Provided data:
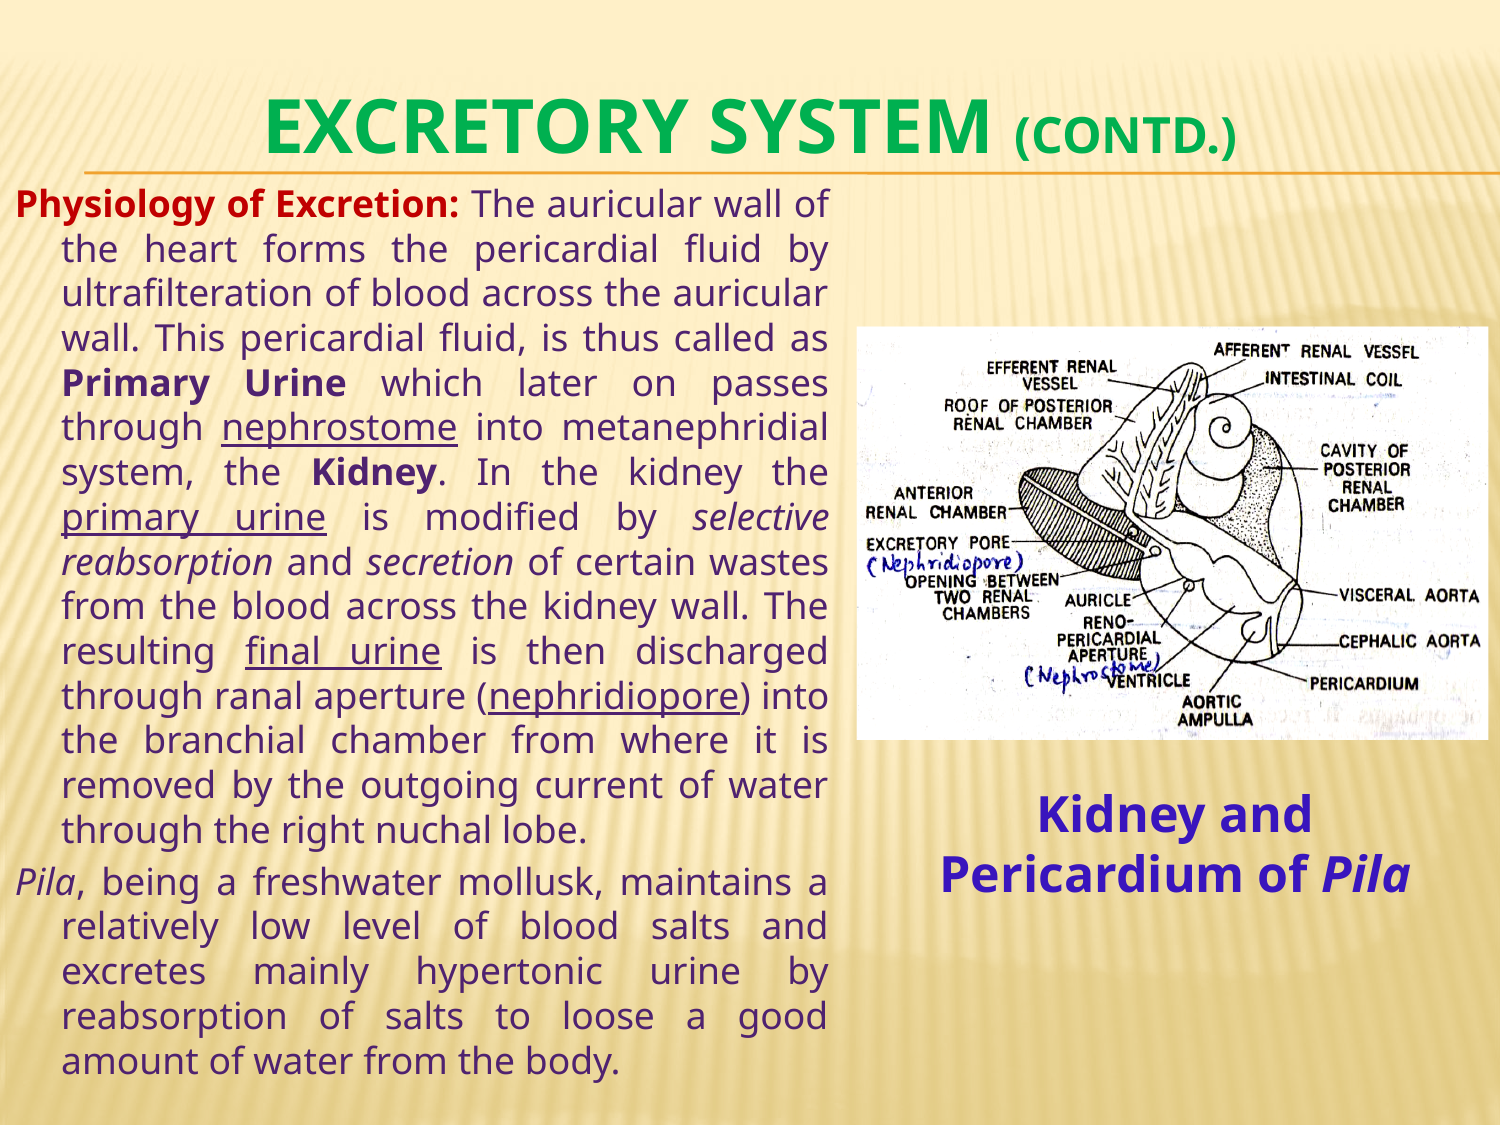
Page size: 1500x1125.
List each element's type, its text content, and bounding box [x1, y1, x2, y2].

list Physiology of Excretion: The auricular wall of the heart forms the pericardial fluid by ultrafilteration of blood across the auricular wall. This pericardial fluid, is thus called as Primary Urine which later on passes through nephrostome into metanephridial system, the Kidney. In the kidney the primary urine is modified by selective reabsorption and secretion of certain wastes from the blood across the kidney wall. The resulting final urine is then discharged through ranal aperture (nephridiopore) into the branchial chamber from where it is removed by the outgoing current of water through the right nuchal lobe. Pila, being a freshwater mollusk, maintains a relatively low level of blood salts and excretes mainly hypertonic urine by reabsorption of salts to loose a good amount of water from the body. [0, 172, 845, 1125]
text_box Kidney and Pericardium of Pila [891, 775, 1459, 910]
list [965, 216, 1380, 850]
title Excretory System (Contd.) [0, 54, 1500, 193]
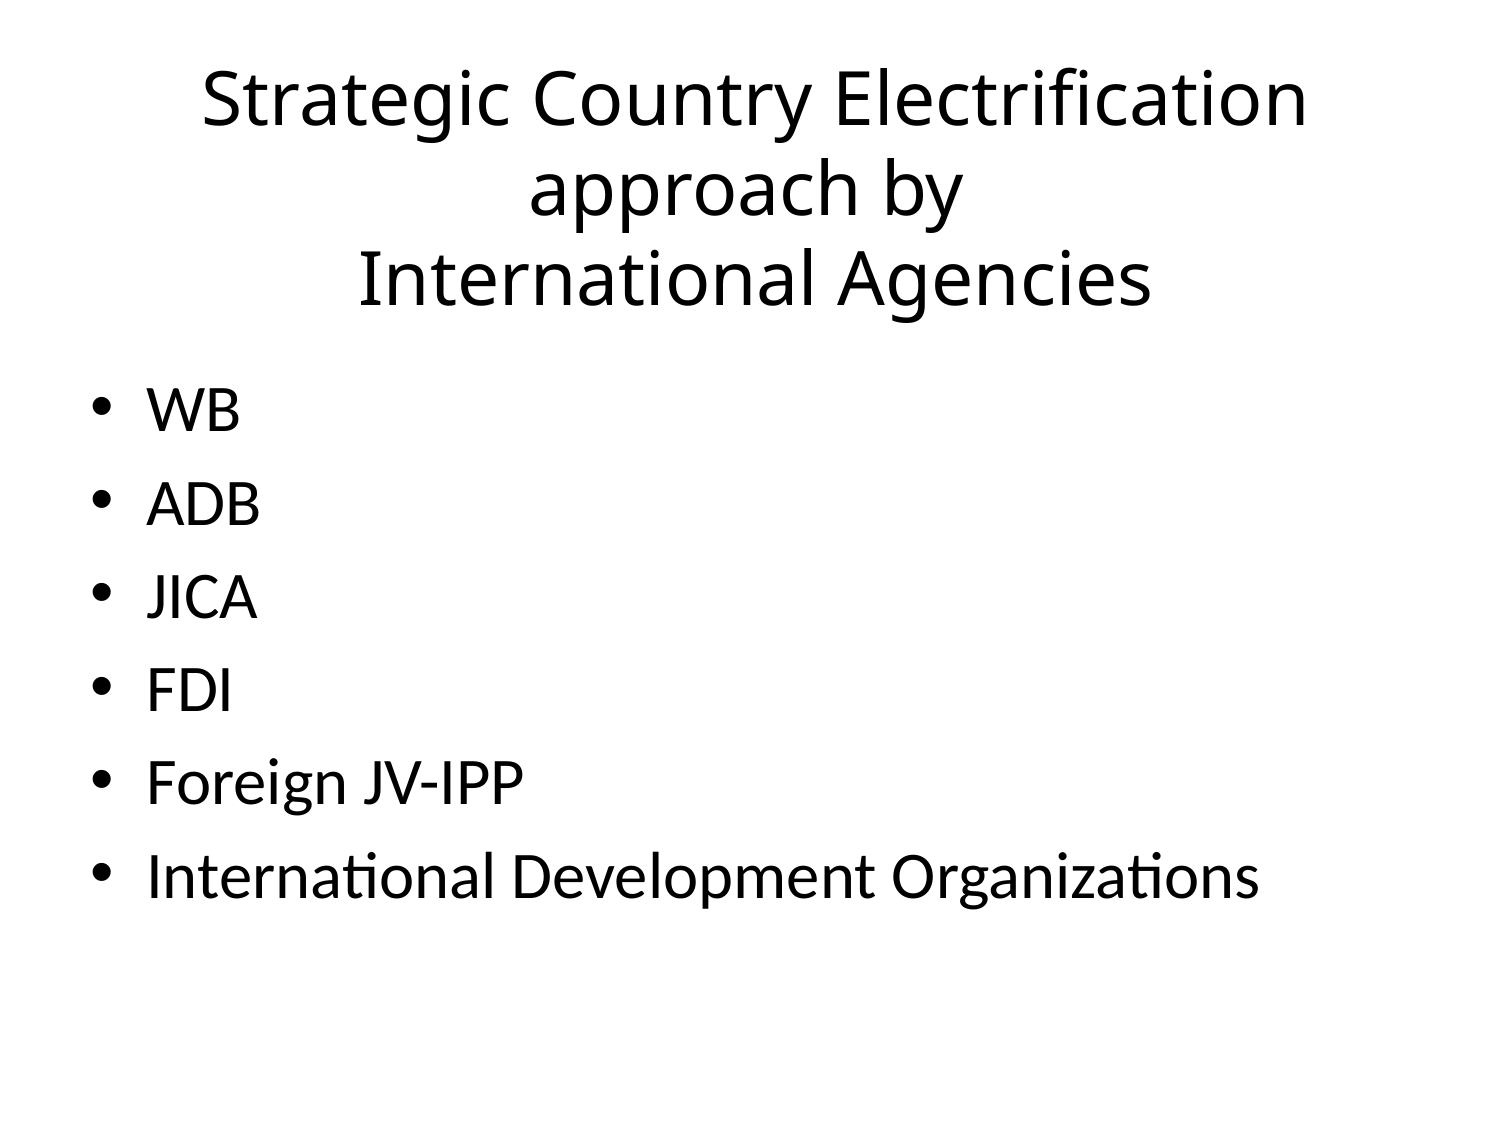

Work item: All of the material above is to be retyped verbatim, with its pictures omitted.

Answer to the problem:
Page size: 1500x1125.
List each element's type, its text content, and bounding box [x1, y1, x2, y2].

list Physiology of Excretion: The auricular wall of the heart forms the pericardial fluid by ultrafilteration of blood across the auricular wall. This pericardial fluid, is thus called as Primary Urine which later on passes through nephrostome into metanephridial system, the Kidney. In the kidney the primary urine is modified by selective reabsorption and secretion of certain wastes from the blood across the kidney wall. The resulting final urine is then discharged through ranal aperture (nephridiopore) into the branchial chamber from where it is removed by the outgoing current of water through the right nuchal lobe. Pila, being a freshwater mollusk, maintains a relatively low level of blood salts and excretes mainly hypertonic urine by reabsorption of salts to loose a good amount of water from the body. [0, 172, 845, 1125]
text_box Kidney and Pericardium of Pila [891, 775, 1459, 910]
list [965, 216, 1380, 850]
title Excretory System (Contd.) [0, 54, 1500, 193]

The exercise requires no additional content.